Es para mí una satisfacción y un privilegio agregar un epílogo crítico a esta insólita «autobiografía». Lo hago gustoso como homenaje a mi viejo amigo, que sigue languideciendo en cautividad, y lo hago respetuosamente como un servicio a la causa de la ciencia. Este notable ejemplo de autoanálisis por parte de una pluma de talento merece un detallado comentario, para el cual, según me dice el editor, por desgracia no hay espacio en este volumen. Sin embargo, a su debido tiempo me propongo publicar un extenso libro, en el que ya llevo un tiempo trabajando, sobre el caso de Bradley Pearson, y en dicha obra, la «autobiografía», una prueba fundamental en esta cause célebre, será, por supuesto, ampliamente tratada. Lo que aquí sigue es sólo una recopilación de algunos puntos concretos.
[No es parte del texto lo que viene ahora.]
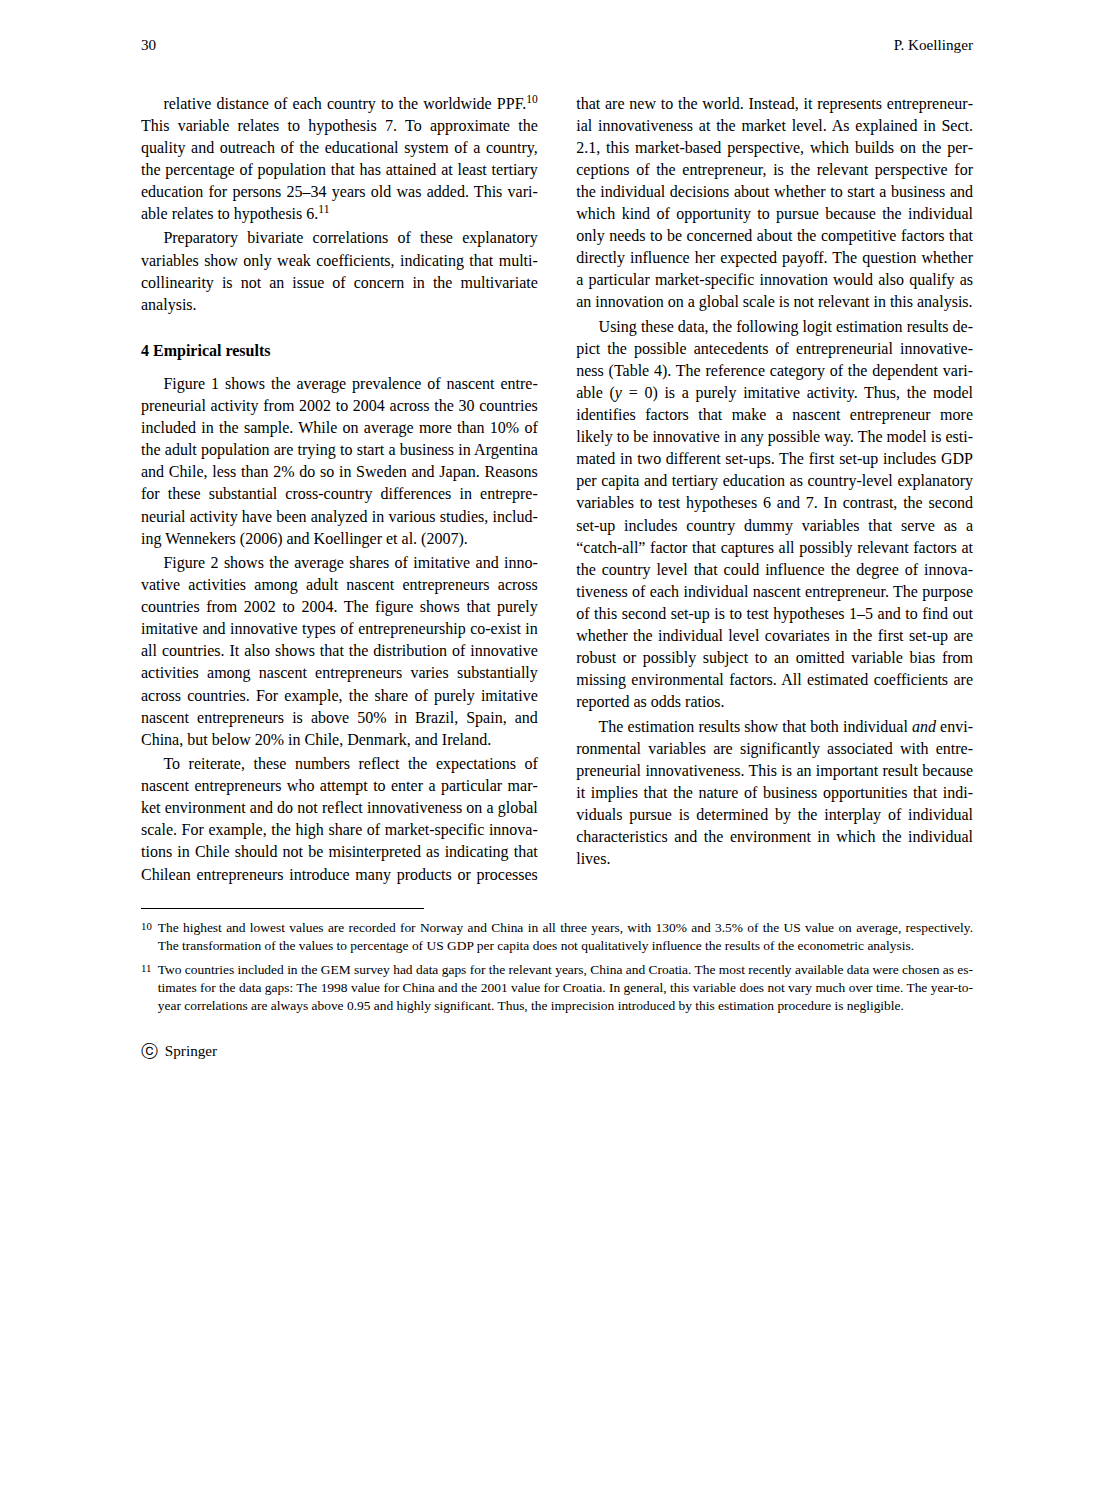30 P. Koellinger
relative distance of each country to the worldwide PPF.10 This variable relates to hypothesis 7. To approximate the quality and outreach of the educational system of a country, the percentage of population that has attained at least tertiary education for persons 25–34 years old was added. This variable relates to hypothesis 6.11
Preparatory bivariate correlations of these explanatory variables show only weak coefficients, indicating that multicollinearity is not an issue of concern in the multivariate analysis.
4 Empirical results
Figure 1 shows the average prevalence of nascent entrepreneurial activity from 2002 to 2004 across the 30 countries included in the sample. While on average more than 10% of the adult population are trying to start a business in Argentina and Chile, less than 2% do so in Sweden and Japan. Reasons for these substantial cross-country differences in entrepreneurial activity have been analyzed in various studies, including Wennekers (2006) and Koellinger et al. (2007).
Figure 2 shows the average shares of imitative and innovative activities among adult nascent entrepreneurs across countries from 2002 to 2004. The figure shows that purely imitative and innovative types of entrepreneurship co-exist in all countries. It also shows that the distribution of innovative activities among nascent entrepreneurs varies substantially across countries. For example, the share of purely imitative nascent entrepreneurs is above 50% in Brazil, Spain, and China, but below 20% in Chile, Denmark, and Ireland.
To reiterate, these numbers reflect the expectations of nascent entrepreneurs who attempt to enter a particular market environment and do not reflect innovativeness on a global scale. For example, the high share of market-specific innovations in Chile should not be misinterpreted as indicating that Chilean entrepreneurs introduce many products or processes that are new to the world. Instead, it represents entrepreneurial innovativeness at the market level. As explained in Sect. 2.1, this market-based perspective, which builds on the perceptions of the entrepreneur, is the relevant perspective for the individual decisions about whether to start a business and which kind of opportunity to pursue because the individual only needs to be concerned about the competitive factors that directly influence her expected payoff. The question whether a particular market-specific innovation would also qualify as an innovation on a global scale is not relevant in this analysis.
Using these data, the following logit estimation results depict the possible antecedents of entrepreneurial innovativeness (Table 4). The reference category of the dependent variable (y = 0) is a purely imitative activity. Thus, the model identifies factors that make a nascent entrepreneur more likely to be innovative in any possible way. The model is estimated in two different set-ups. The first set-up includes GDP per capita and tertiary education as country-level explanatory variables to test hypotheses 6 and 7. In contrast, the second set-up includes country dummy variables that serve as a “catch-all” factor that captures all possibly relevant factors at the country level that could influence the degree of innovativeness of each individual nascent entrepreneur. The purpose of this second set-up is to test hypotheses 1–5 and to find out whether the individual level covariates in the first set-up are robust or possibly subject to an omitted variable bias from missing environmental factors. All estimated coefficients are reported as odds ratios.
The estimation results show that both individual and environmental variables are significantly associated with entrepreneurial innovativeness. This is an important result because it implies that the nature of business opportunities that individuals pursue is determined by the interplay of individual characteristics and the environment in which the individual lives.
10 The highest and lowest values are recorded for Norway and China in all three years, with 130% and 3.5% of the US value on average, respectively. The transformation of the values to percentage of US GDP per capita does not qualitatively influence the results of the econometric analysis.
11 Two countries included in the GEM survey had data gaps for the relevant years, China and Croatia. The most recently available data were chosen as estimates for the data gaps: The 1998 value for China and the 2001 value for Croatia. In general, this variable does not vary much over time. The year-to-year correlations are always above 0.95 and highly significant. Thus, the imprecision introduced by this estimation procedure is negligible.
ⓒ Springer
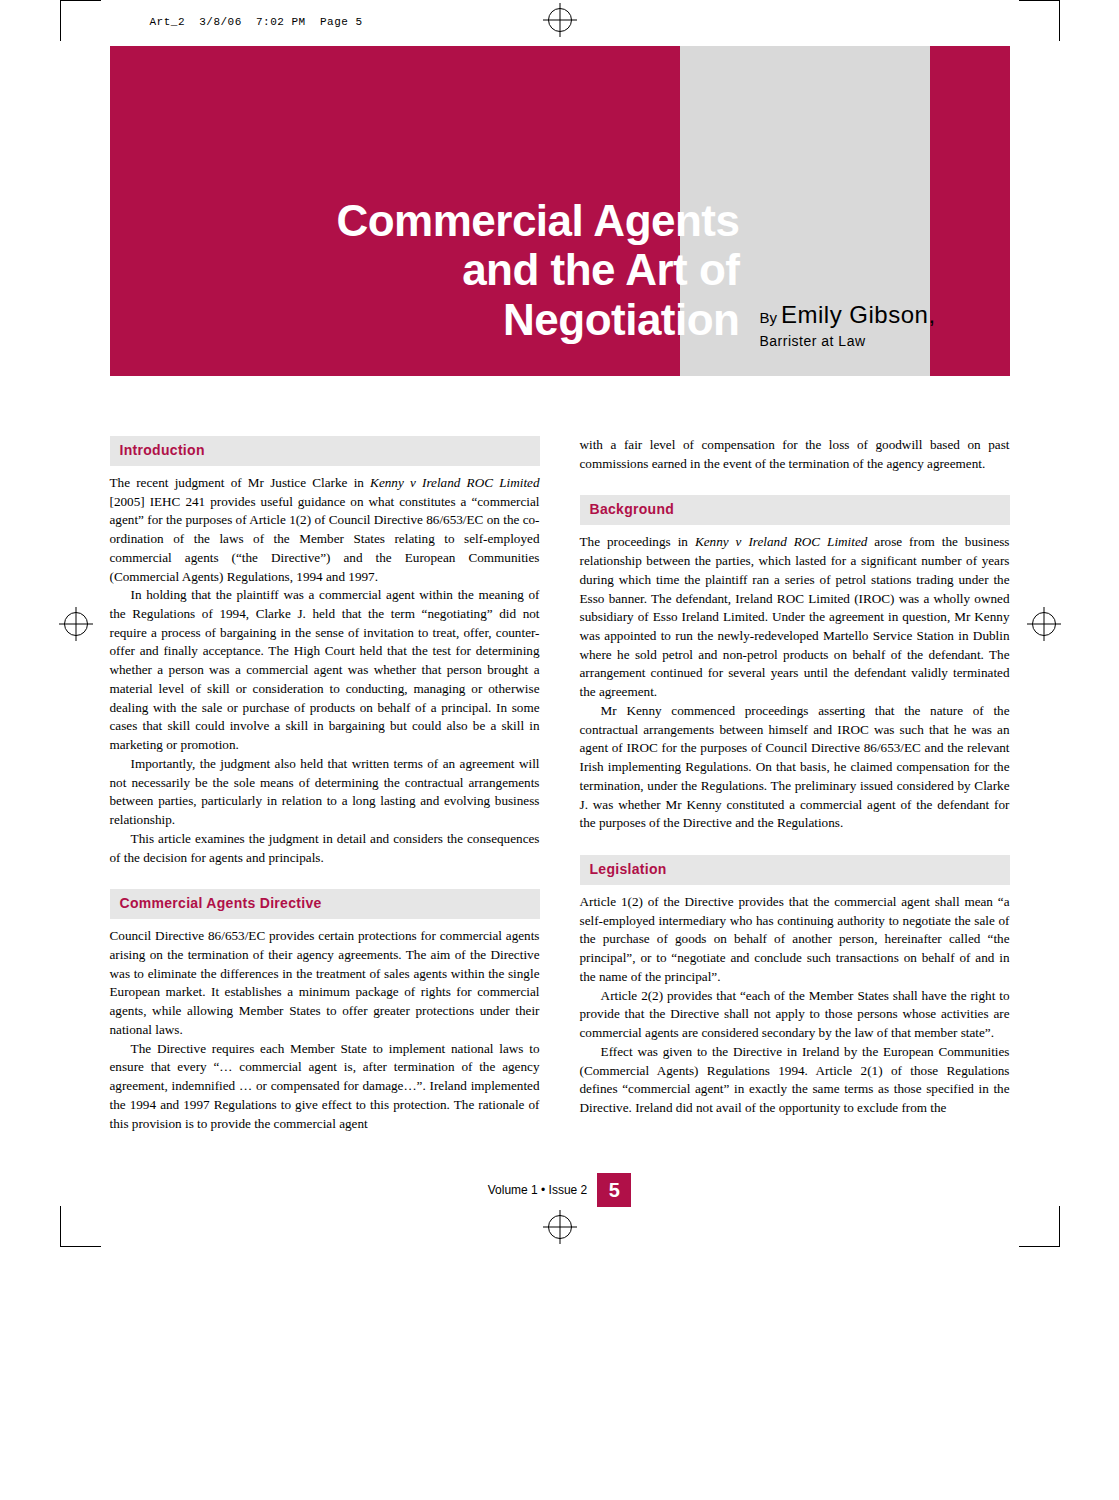Art_2 3/8/06 7:02 PM Page 5
Commercial Agents
and the Art of
Negotiation
By Emily Gibson,
Barrister at Law
Introduction
The recent judgment of Mr Justice Clarke in Kenny v Ireland ROC Limited [2005] IEHC 241 provides useful guidance on what constitutes a “commercial agent” for the purposes of Article 1(2) of Council Directive 86/653/EC on the co-ordination of the laws of the Member States relating to self-employed commercial agents (“the Directive”) and the European Communities (Commercial Agents) Regulations, 1994 and 1997.
In holding that the plaintiff was a commercial agent within the meaning of the Regulations of 1994, Clarke J. held that the term “negotiating” did not require a process of bargaining in the sense of invitation to treat, offer, counter-offer and finally acceptance. The High Court held that the test for determining whether a person was a commercial agent was whether that person brought a material level of skill or consideration to conducting, managing or otherwise dealing with the sale or purchase of products on behalf of a principal. In some cases that skill could involve a skill in bargaining but could also be a skill in marketing or promotion.
Importantly, the judgment also held that written terms of an agreement will not necessarily be the sole means of determining the contractual arrangements between parties, particularly in relation to a long lasting and evolving business relationship.
This article examines the judgment in detail and considers the consequences of the decision for agents and principals.
Commercial Agents Directive
Council Directive 86/653/EC provides certain protections for commercial agents arising on the termination of their agency agreements. The aim of the Directive was to eliminate the differences in the treatment of sales agents within the single European market. It establishes a minimum package of rights for commercial agents, while allowing Member States to offer greater protections under their national laws.
The Directive requires each Member State to implement national laws to ensure that every “… commercial agent is, after termination of the agency agreement, indemnified … or compensated for damage…”. Ireland implemented the 1994 and 1997 Regulations to give effect to this protection. The rationale of this provision is to provide the commercial agent
with a fair level of compensation for the loss of goodwill based on past commissions earned in the event of the termination of the agency agreement.
Background
The proceedings in Kenny v Ireland ROC Limited arose from the business relationship between the parties, which lasted for a significant number of years during which time the plaintiff ran a series of petrol stations trading under the Esso banner. The defendant, Ireland ROC Limited (IROC) was a wholly owned subsidiary of Esso Ireland Limited. Under the agreement in question, Mr Kenny was appointed to run the newly-redeveloped Martello Service Station in Dublin where he sold petrol and non-petrol products on behalf of the defendant. The arrangement continued for several years until the defendant validly terminated the agreement.
Mr Kenny commenced proceedings asserting that the nature of the contractual arrangements between himself and IROC was such that he was an agent of IROC for the purposes of Council Directive 86/653/EC and the relevant Irish implementing Regulations. On that basis, he claimed compensation for the termination, under the Regulations. The preliminary issued considered by Clarke J. was whether Mr Kenny constituted a commercial agent of the defendant for the purposes of the Directive and the Regulations.
Legislation
Article 1(2) of the Directive provides that the commercial agent shall mean “a self-employed intermediary who has continuing authority to negotiate the sale of the purchase of goods on behalf of another person, hereinafter called “the principal”, or to “negotiate and conclude such transactions on behalf of and in the name of the principal”.
Article 2(2) provides that “each of the Member States shall have the right to provide that the Directive shall not apply to those persons whose activities are commercial agents are considered secondary by the law of that member state”.
Effect was given to the Directive in Ireland by the European Communities (Commercial Agents) Regulations 1994. Article 2(1) of those Regulations defines “commercial agent” in exactly the same terms as those specified in the Directive. Ireland did not avail of the opportunity to exclude from the
Volume 1 • Issue 2 5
No deben omitirse los evidentes síntomas que presenta Bradley Pearson, casi huelga decirlo, del clásico complejo de Edipo. Puede que el mencionarlo sea trivial. La mayoría de los hombres aman a su madre y odian a su padre. Por eso, muchos odian y temen a las mujeres a lo largo de su vida adulta. (A la adorada mamá nunca se le perdona el acostarse con el detestado papá). Tal era el caso de Bradley. ¡Qué vocabulario de física repugnancia emplea al evocar a «las damas» de su relato! Muchos hombres, a menudo sin tener conciencia de ello, ven impuras a las mujeres. La idea de la menstruación les resulta repulsiva y espantosa. Las mujeres huelen mal. El principio femenino es todo lo que es sucio, pestilente y blando. El principio masculino es aquello que es claro, limpio y duro. Así ocurría con nuestro Bradley. Le hallamos recreándose (me temo que no hay otra palabra para describirlo) con las molestias físicas, la suciedad, los achaques de las mujeres. En el caso de su hermana, el desagrado ante sus síntomas de envejecimiento y deterioro mental le llevaron a desentenderse de ella de forma cruel e indecorosa, al mismo tiempo que declaraba su deber para con ella e incluso su afecto. No hay duda de que ella, para su desgracia, venía también a representar para él la tienda, aquel rancio interior, simbólico del útero rechazado de una madre socialmente inferior. ¡Qué pronto se reúnen estos símbolos en nuestra vida humana, formando grandes series de causa y efecto a las que nunca conseguimos escapar! Lo físico, por otra parte, representa lo moral. Las mujeres son mentirosas, traidoras, cobardes. Por contraste, Bradley aparece como un puritano confeso, un asceta, un hombre alto y delgado, una especie de torre de correos humana, erguido y firme. Eso significa, sin necesidad de la proeza sexual en sí, que nuestro héroe se ve a sí mismo como un «imaginario donjuán». (¡Qué emocionante e indiscreta revelación!).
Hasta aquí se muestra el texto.